The Riverhead-based bank, which was threatened with delisting by the NASDAQ stock market last year for failure to file timely quarterly financial reports with the Securities and Exchange Commission, announced last night it has hired BDO USA, LLP as its new independent registered public accounting firm, effective immediately.
BDO replaces Grant Thornton LLP in that capacity and will audit the company's financial statements for the fiscal year ended Dec. 31, 2011.
Howard C. Bluver, Suffolk's president and CEO, said in a statement the decision was "not a result of any disagreement with our prior accountants on any matter of accounting principles or practices, financial statement disclosure, or auditing scope or procedure." Instead, the change was "in connection with our movement into a new chapter of our company’s life," Bluver said.
On Jan. 3, the bank announced the resignation of president and CEO J. Gordon Huszagh, a 29-year veteran of Suffolk who had spent the last three-and-a-half years as its president and CEO, and the hiring of Bluver as his replacement.
After the Office of he Comptroller of the Currency determined the 100-year-old community bank "in troubled condition" and said Suffolk had unsafe and unsound banking practices relating to asset quality, compliance and management, Suffolk signed an agreement with regulators in October 2010 promising to establish a three-year plan and capital program, maintain an adequate allowance for loan losses and re-assess its real property appraisal, credit risk management and credit concentrations.

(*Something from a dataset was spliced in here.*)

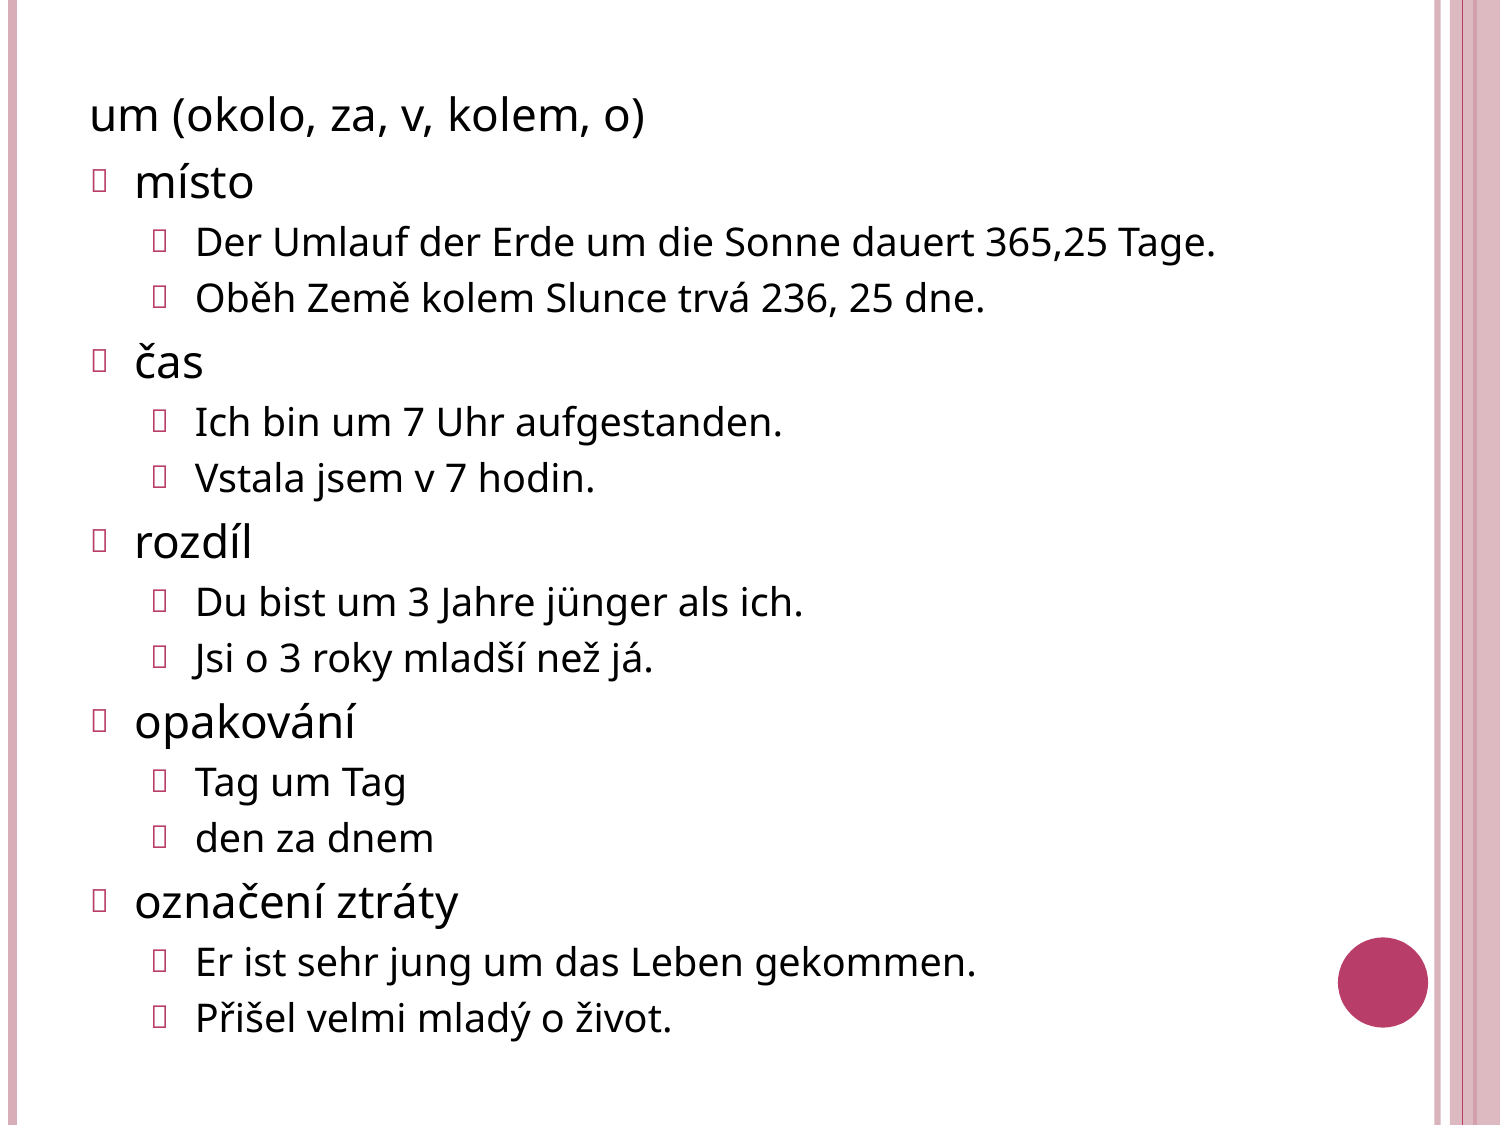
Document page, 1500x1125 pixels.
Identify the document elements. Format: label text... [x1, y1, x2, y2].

list um (okolo, za, v, kolem, o) místo Der Umlauf der Erde um die Sonne dauert 365,25 Tage. Oběh Země kolem Slunce trvá 236, 25 dne. čas Ich bin um 7 Uhr aufgestanden. Vstala jsem v 7 hodin. rozdíl Du bist um 3 Jahre jünger als ich. Jsi o 3 roky mladší než já. opakování Tag um Tag den za dnem označení ztráty Er ist sehr jung um das Leben gekommen. Přišel velmi mladý o život. [75, 78, 1300, 1062]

In December 2010, longtime executive vice president and chief lending officer Robert C. Dick resigned. Dick was replaced in May of 2011 by Karen A. Hamilton.
In June 2011 — after announcing a $12.9 million first-quarter loss in April and alerting regulators in May that it would not meet its SEC filing deadline for its first-quarter report and might need to restate its financial statements for one or more prior periods — the bank announced the resignation of executive vice president and chief financial officer Stacey L. Moran. The bank then failed to meet the SEC filing deadline for the second quarterly report.

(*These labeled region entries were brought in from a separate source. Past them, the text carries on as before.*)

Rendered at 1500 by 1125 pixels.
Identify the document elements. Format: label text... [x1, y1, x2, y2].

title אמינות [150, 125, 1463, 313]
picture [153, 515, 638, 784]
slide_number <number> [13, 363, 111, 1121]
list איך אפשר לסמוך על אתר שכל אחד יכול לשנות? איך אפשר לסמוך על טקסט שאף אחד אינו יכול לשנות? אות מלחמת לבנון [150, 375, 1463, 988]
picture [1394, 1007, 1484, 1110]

The NASDAQ stock exchange notified Suffolk it would be delisted for its failure to file timely quarterly reportes required by the SEC. The bank appealed the delisting determination and had a hearing scheduled for Jan. 2012.

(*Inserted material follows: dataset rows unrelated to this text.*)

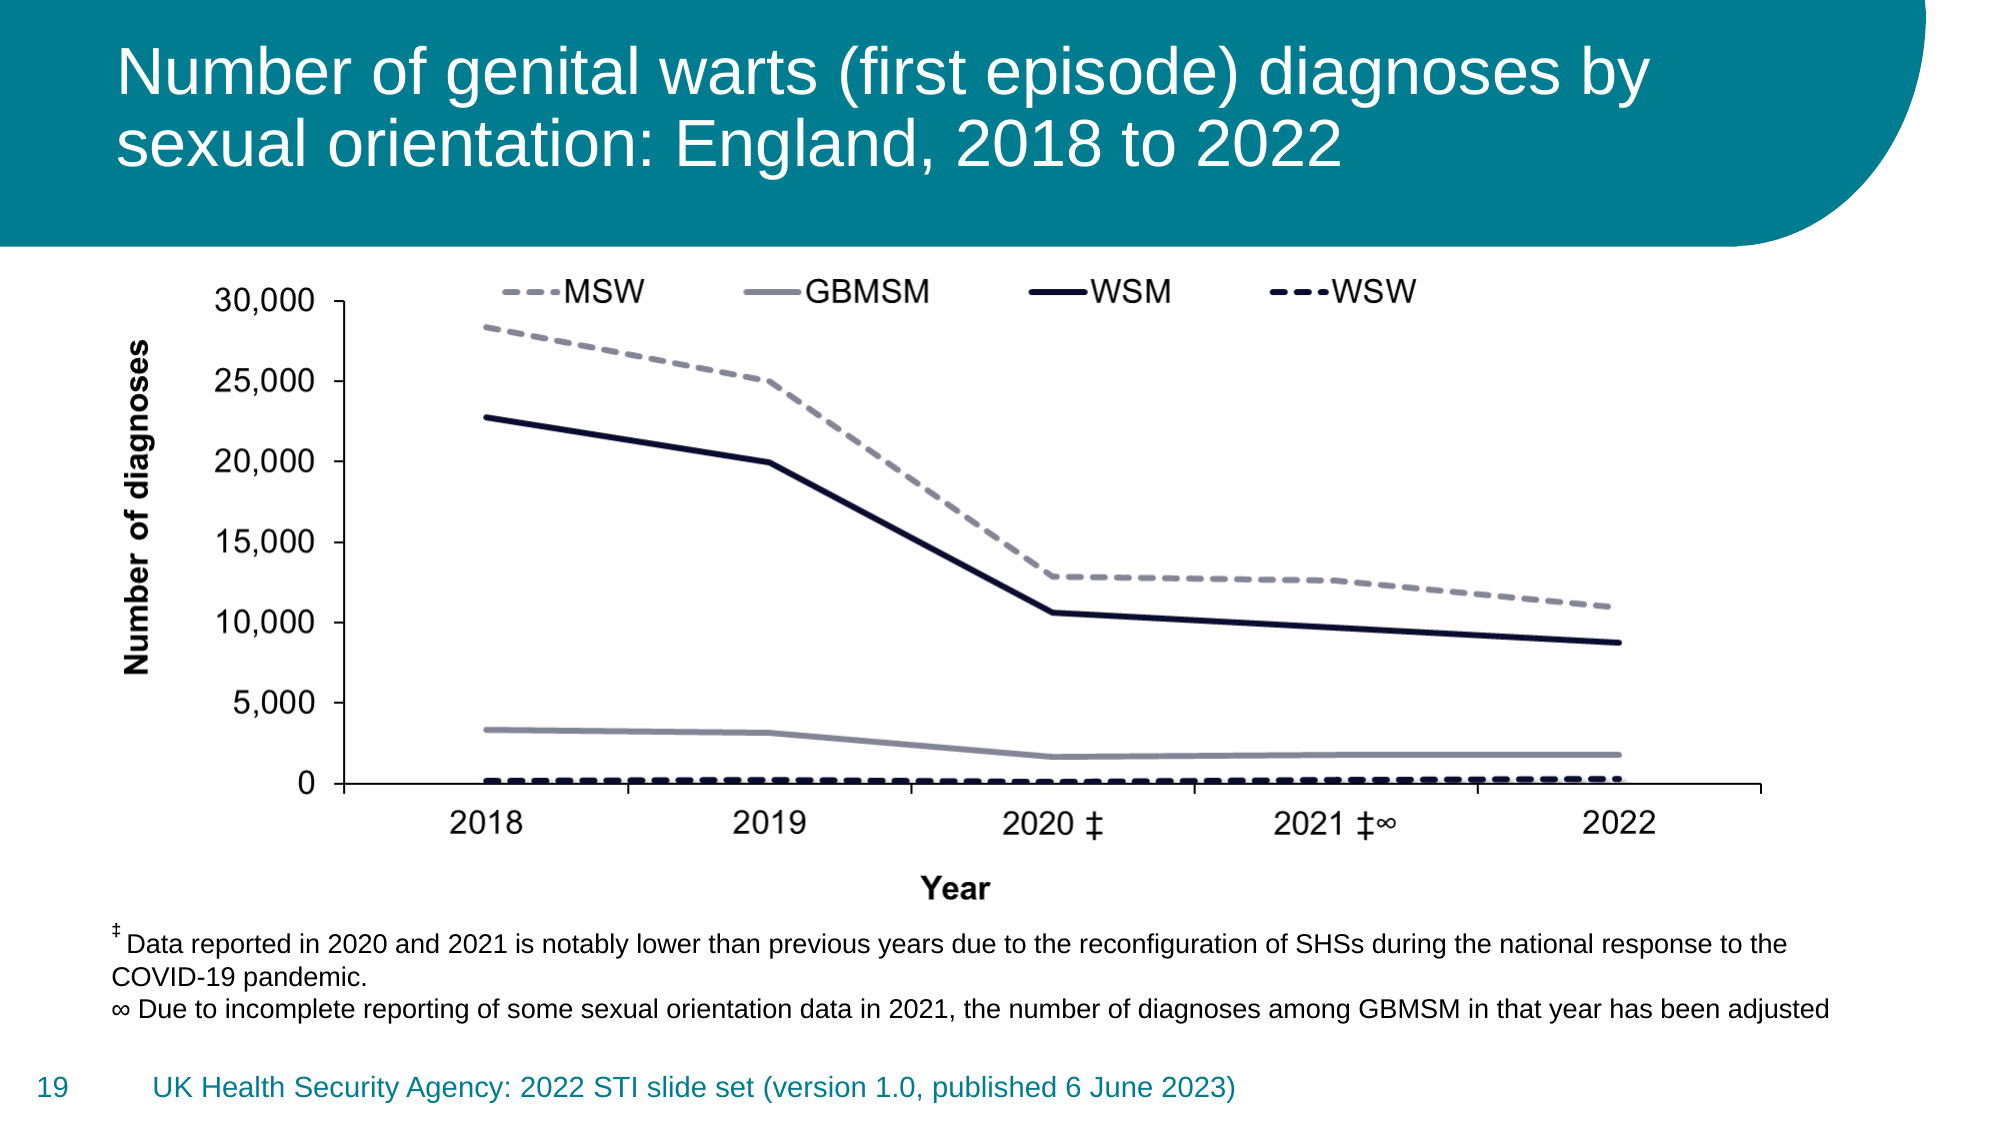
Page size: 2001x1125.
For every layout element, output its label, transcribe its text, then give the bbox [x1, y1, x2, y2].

title Number of genital warts (first episode) diagnoses by sexual orientation: England, 2018 to 2022 [101, 29, 1816, 189]
text_box UK Health Security Agency: 2022 STI slide set (version 1.0, published 6 June 2023) [137, 1056, 1780, 1116]
picture [112, 250, 1797, 910]
text_box [21, 1056, 120, 1117]
text_box ‡ Data reported in 2020 and 2021 is notably lower than previous years due to the reconfiguration of SHSs during the national response to the COVID-19 pandemic. ∞ Due to incomplete reporting of some sexual orientation data in 2021, the number of diagnoses among GBMSM in that year has been adjusted [96, 911, 1886, 1026]
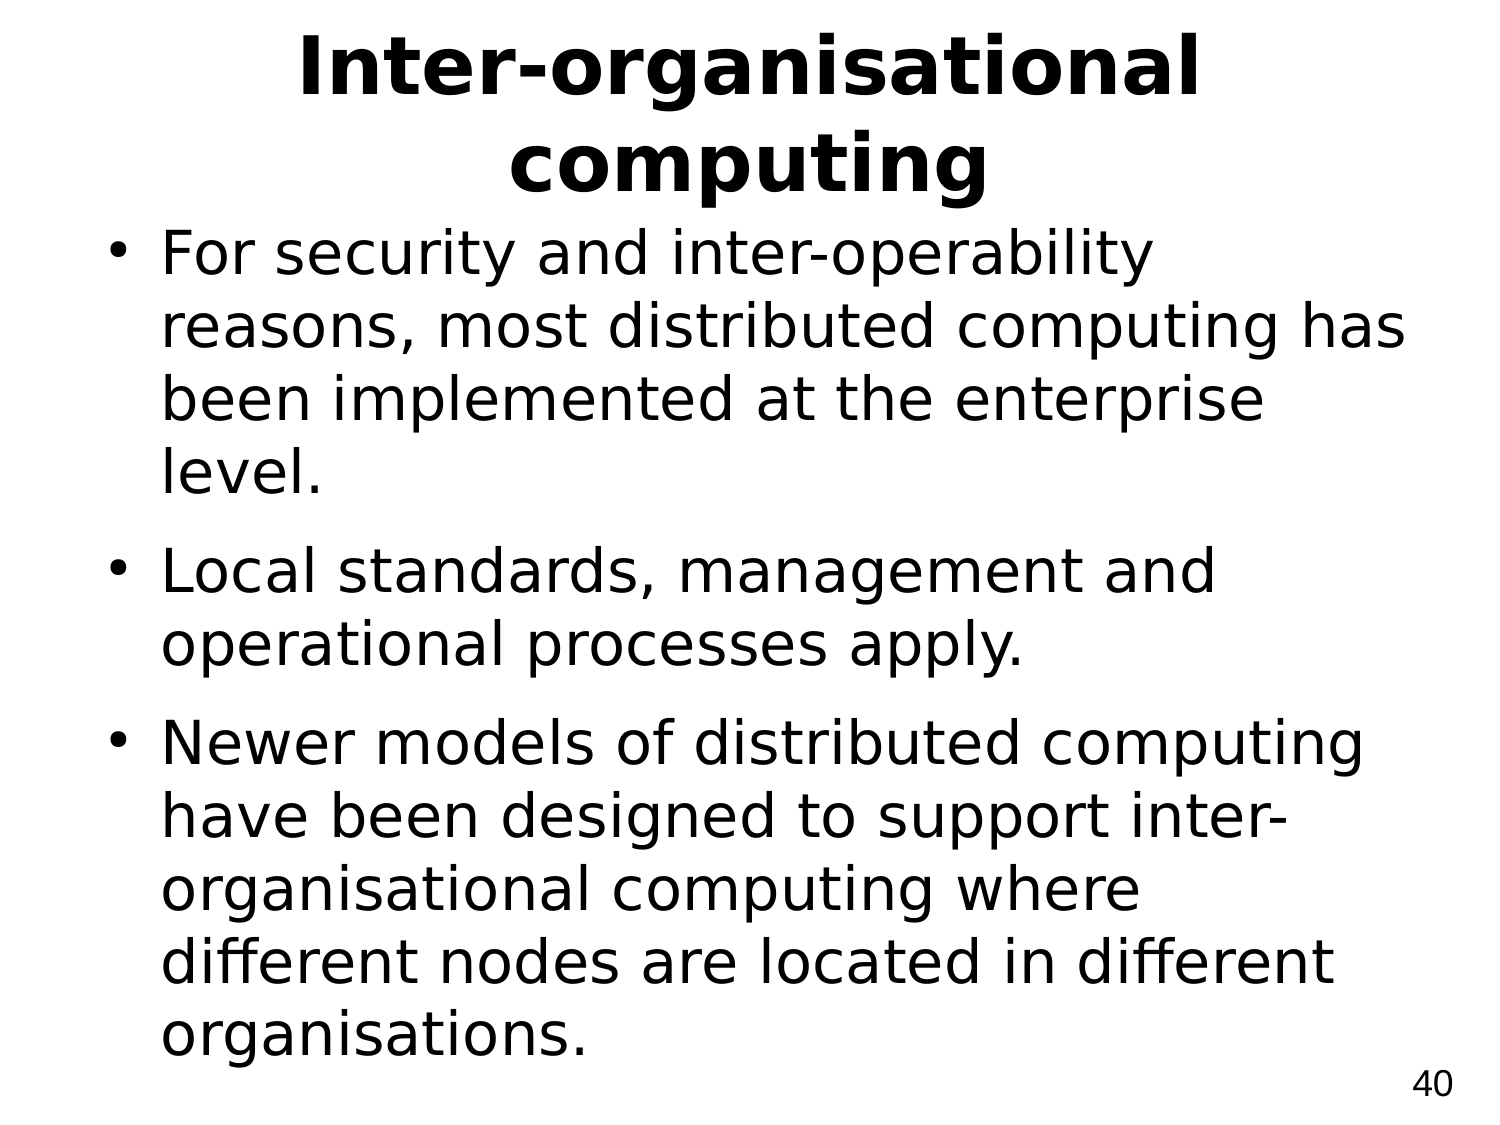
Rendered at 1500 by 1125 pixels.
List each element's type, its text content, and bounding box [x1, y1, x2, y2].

list For security and inter-operability reasons, most distributed computing has been implemented at the enterprise level. Local standards, management and operational processes apply. Newer models of distributed computing have been designed to support inter-organisational computing where different nodes are located in different organisations. [75, 206, 1425, 1093]
title Inter-organisational computing [75, 44, 1425, 177]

In December, the bank announced it had brought its filings with the Securities and Exchange Commission up to date, with the release of restated results of operations for the third quarter of 2010, restated results for the year ended Dec. 31, 2010 and results of operations during the first three quarters of 2011. Suffolk had returned to profitability in the second and third quarters of 2011, according to its filings.
The bank is facing several class action suits by shareholders, who saw stock values drop from $24.68 per share in December 2010 to $10.76 per share in December 2011, hitting a low of under $8 per share during the fiscal year.